1994年W杯へ向けて日本代表を率いたのは、オランダ人のハンス・オフトでした。オフトはマツダを日本リーグの2部から1部へ昇格させた実績があり、1992年に外国人として初の日本代表監督に就任しました。

日本にプロリーグができる前夜で、ヨーロッパに比べてはるかに遅れていた時代です。オフトはコンセプトをとことんシンプルにし、次のキーワードを伝えました。

アイコンタクト:目を合わせ、パスと動き出しのタイミングを合わせる
トライアングル:斜めに角度をつけて立ち、三角形のパスコースをつくる
コンパクト:DFライン、MFライン、FWラインの距離をコンパクトに保つ

今となっては「いろはのい」ですが、当時の日本代表にとっては目からうろこが落ちる内容でした。ドーハで開催されたW杯予選の最終戦でイラクに追いつかれ、最終的に本大会へは行けませんでしたが、オフトによって多くの基礎がもたらされたことは間違いありません。

ゾーンプレスは「絵に描いた餅」に

〈加茂周監督/岡田武史監督時代〉(1994‐1998)

1998年フランスW杯を目指して、オフト監督からバトンを受け取ったブラジル人のファルカン監督は7カ月の短命政権に終わり、1994年12月に加茂周監督が抜擢されました。

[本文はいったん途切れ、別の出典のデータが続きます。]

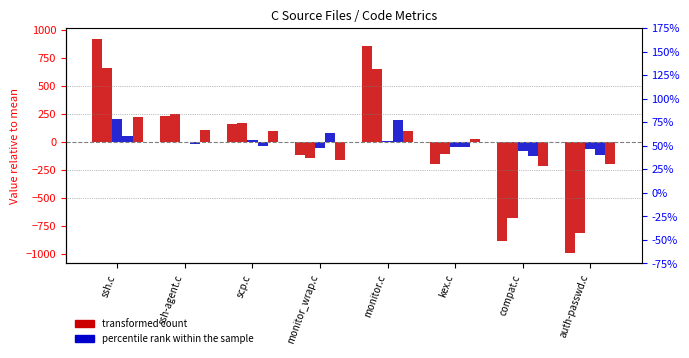

True or false: Lines has a value of 920.6 at ssh.c.

True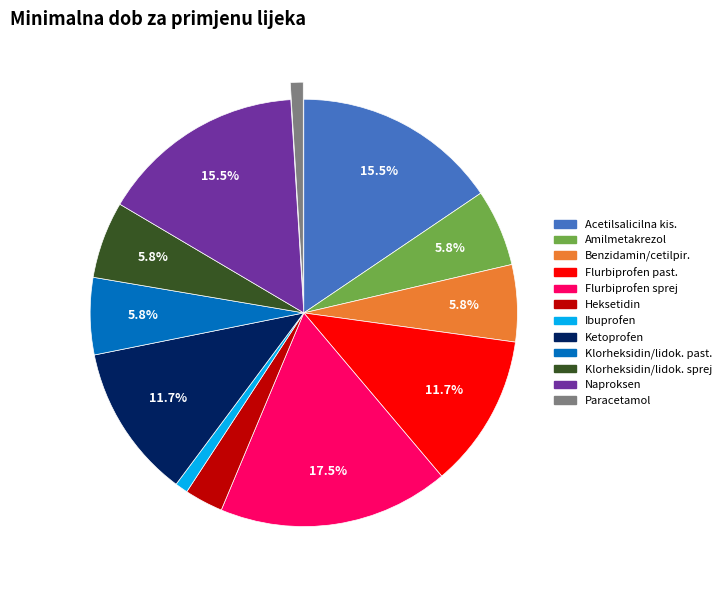

Is there any slice that represents more than half of the pie?

No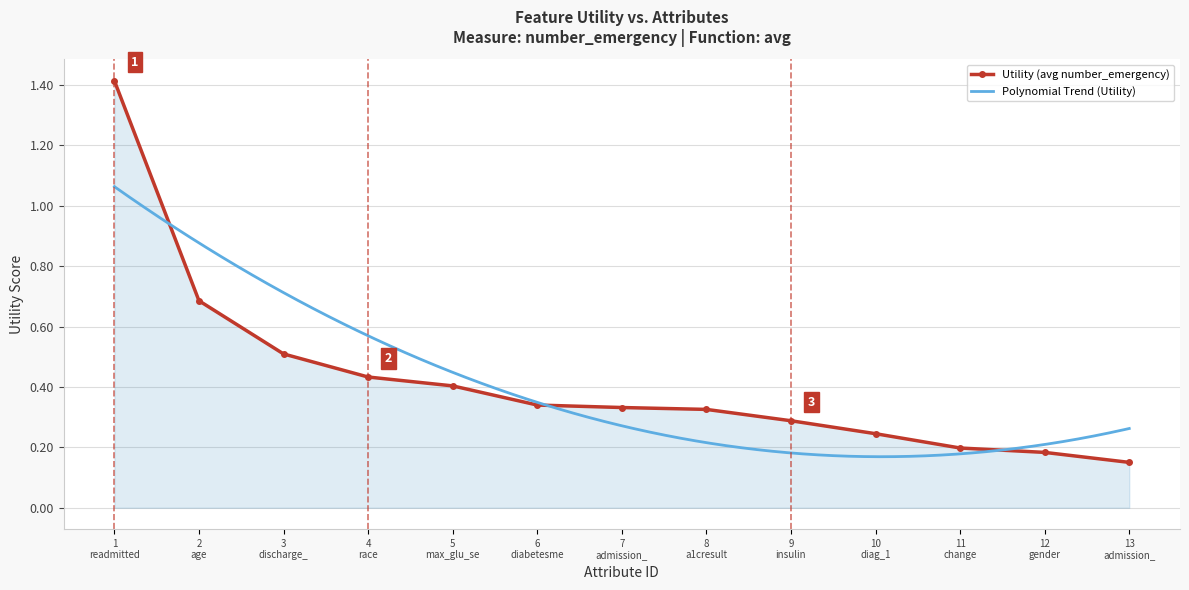

What is the value of the 4th point from the left?

0.4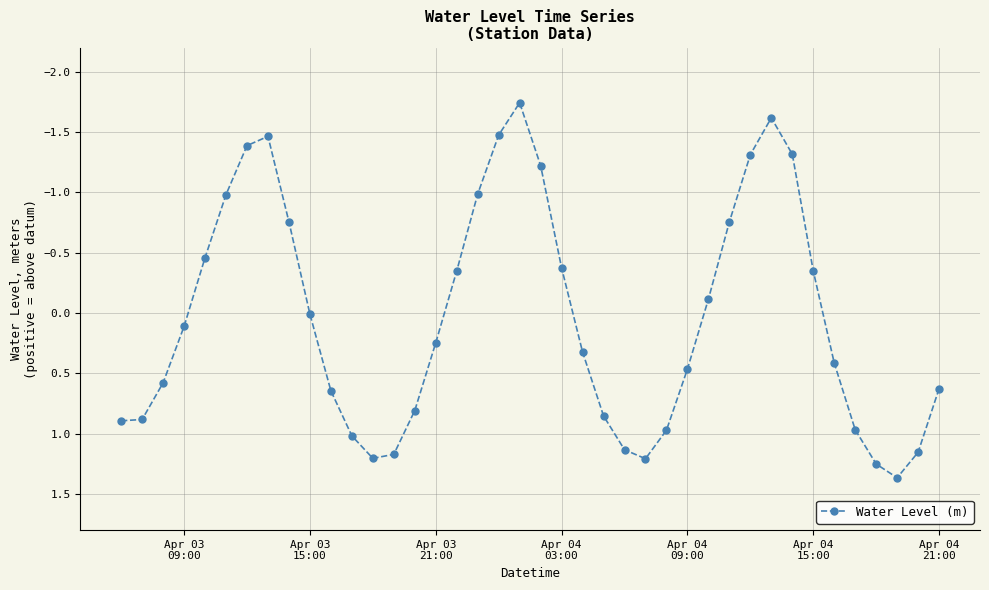

What is the greatest value displayed?

1.4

加茂監督が期待されたのは、横浜フリューゲルス時代にスロベニア人コーチのズデンコ・ベルデニックから吸収したゾーンプレスを実践することでした。

加茂監督によるゾーンプレスとは、DFラインを高く保って陣形をコンパクトに保ち、ボールをサイドに追い込んで奪う守備法です。ボールの位置に応じてポジションを修正し続ける必要があります。

当時は古典的なマンツーマンディフェンスが主流だったので、斬新な取り組みでした。

ただし、日本代表ではベルデニックのような頭脳となる右腕がおらず、まだ各個人の戦術レベルも高くありませんでした。ゾーンプレスは絵に描いた餅になり、特徴の乏しいチームになってしまいます。W杯予選で苦しみ、加茂監督は1997年10月に解任されてしまいました。

岡田武史コーチが監督に昇格してチームを立て直し、日本初のW杯出場を決めましたが、本大会では3連敗に終わりました。まだ日本人監督が戦術面でプラスアルファをもたらすのは難しい時期だったと言えるでしょう(図表1)。